-------- DATASET

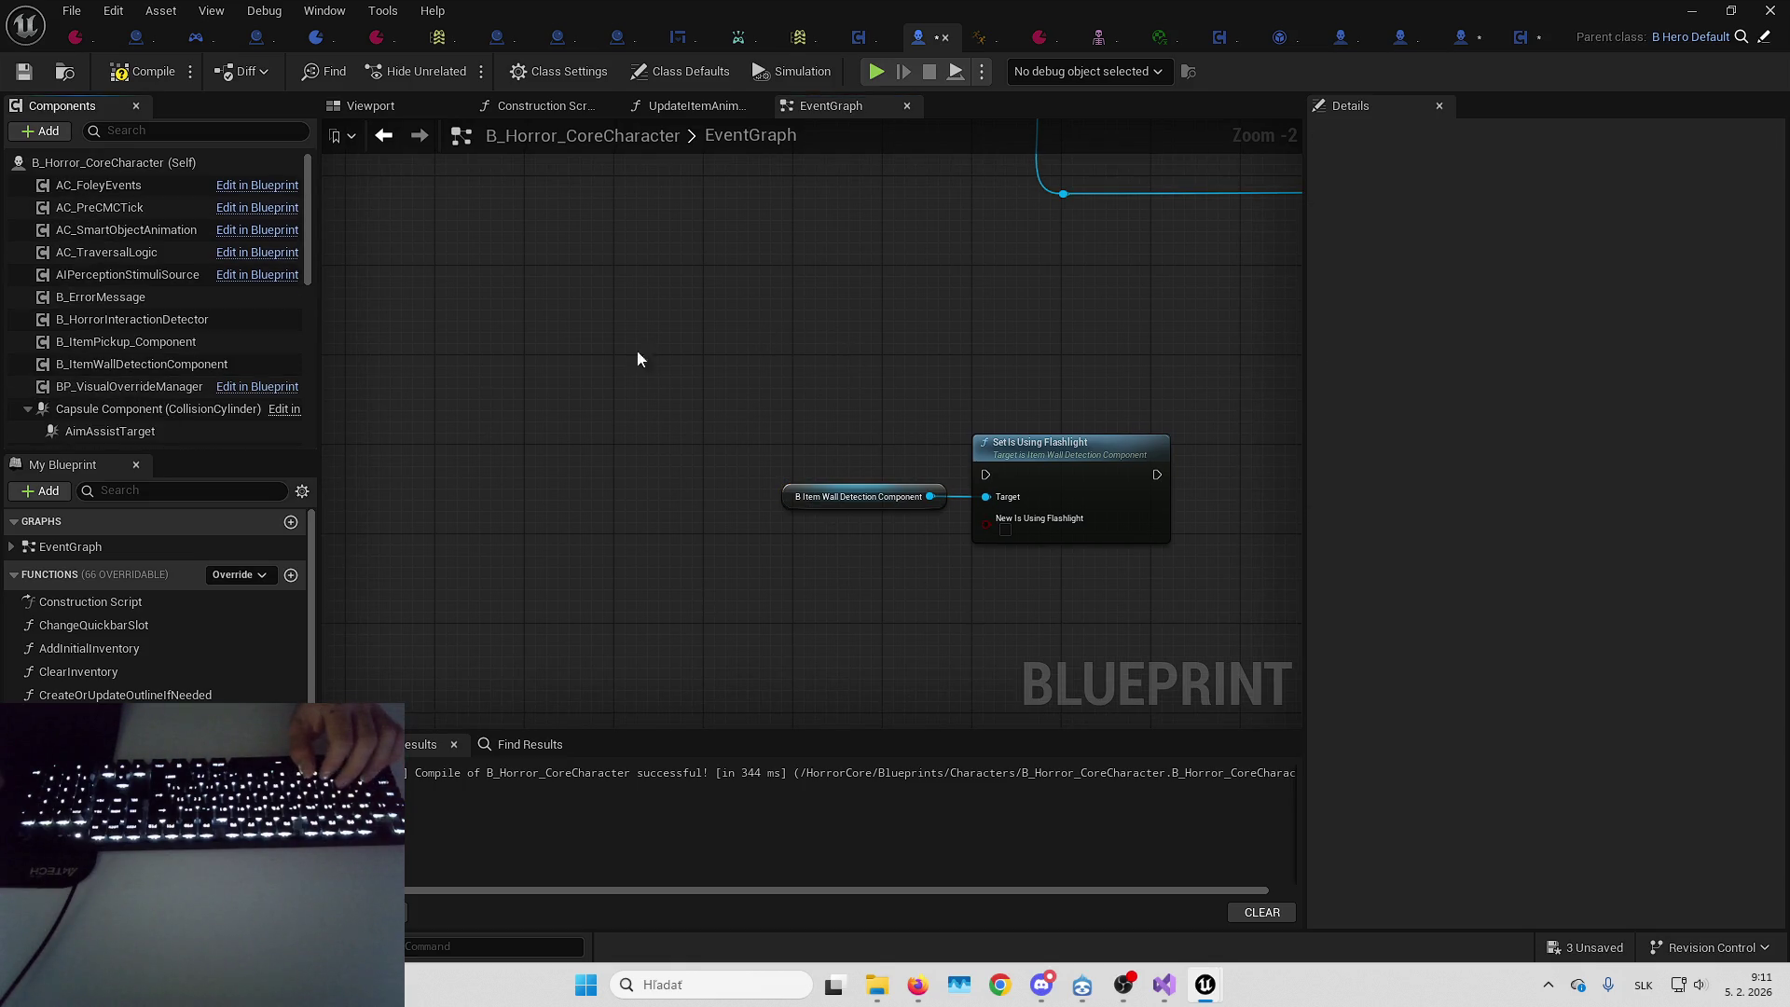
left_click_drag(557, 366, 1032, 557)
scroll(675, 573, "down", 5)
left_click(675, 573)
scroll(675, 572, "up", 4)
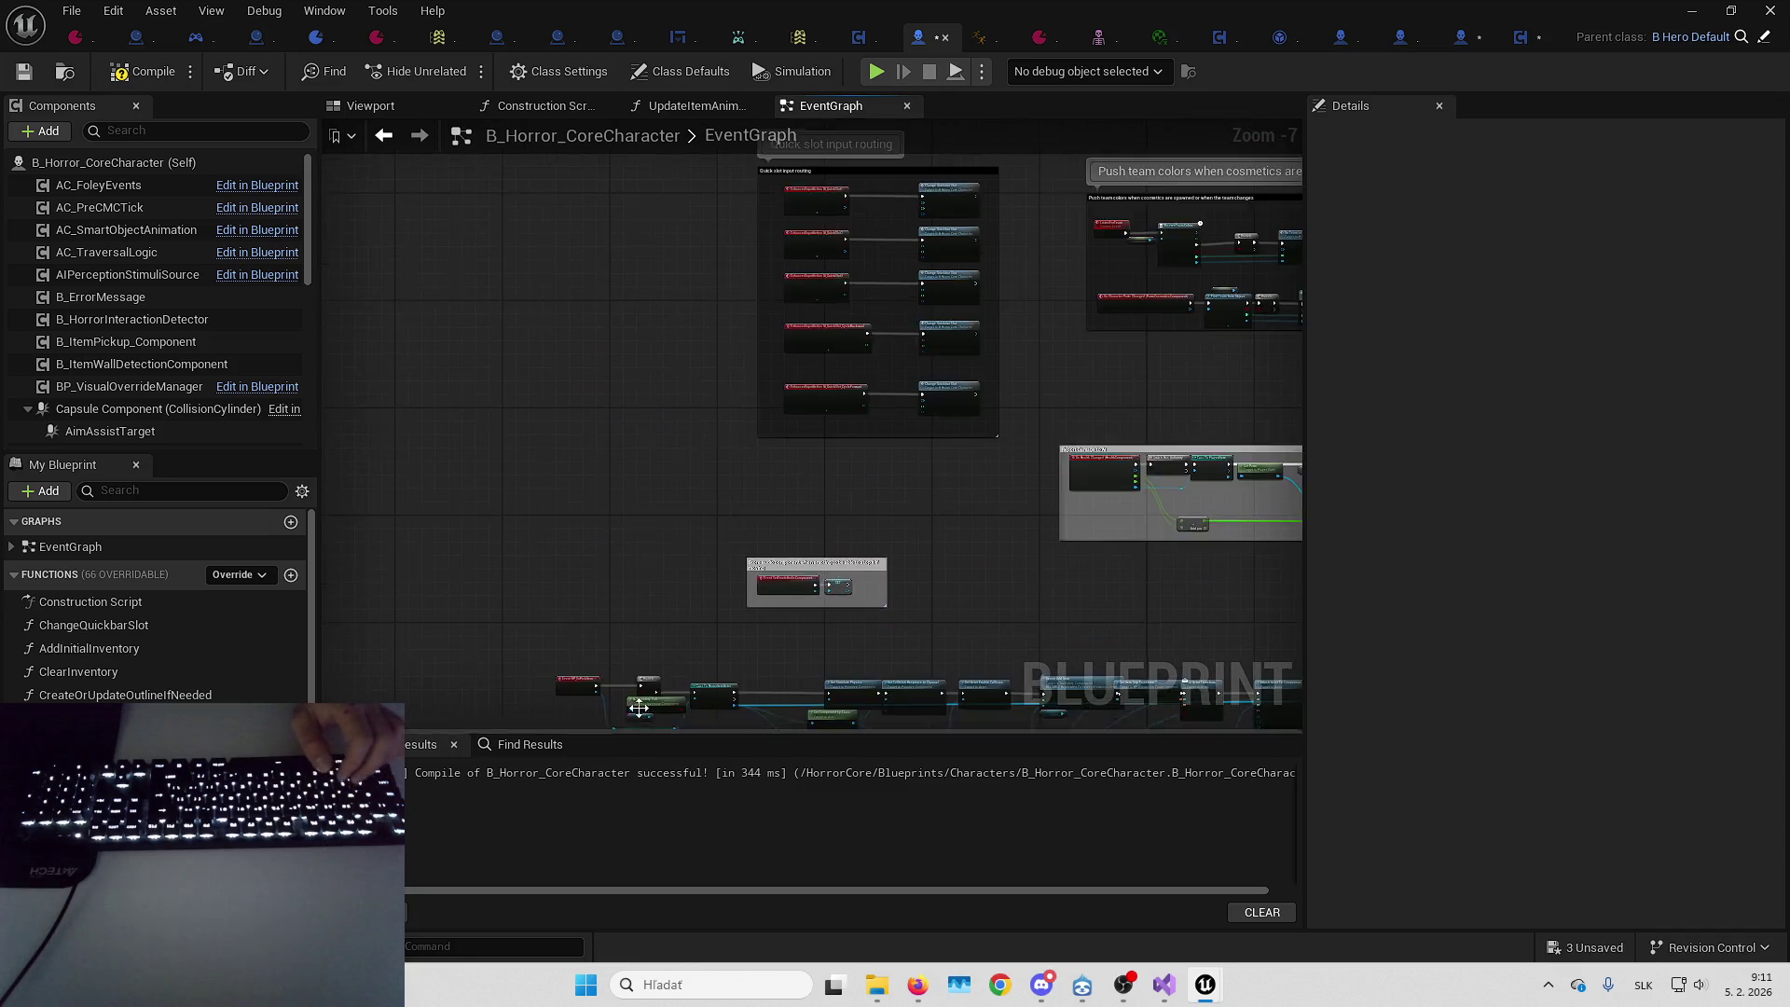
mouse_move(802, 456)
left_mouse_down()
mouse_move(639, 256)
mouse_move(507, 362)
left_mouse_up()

----------------

### YOUR INSTRUCTIONS
The answer should consist solely of the lines from the one that contains "left_mouse_down()" through the end of the material above, copied exactly.

### EXERCISE RESULT
left_mouse_down()
mouse_move(639, 256)
mouse_move(507, 362)
left_mouse_up()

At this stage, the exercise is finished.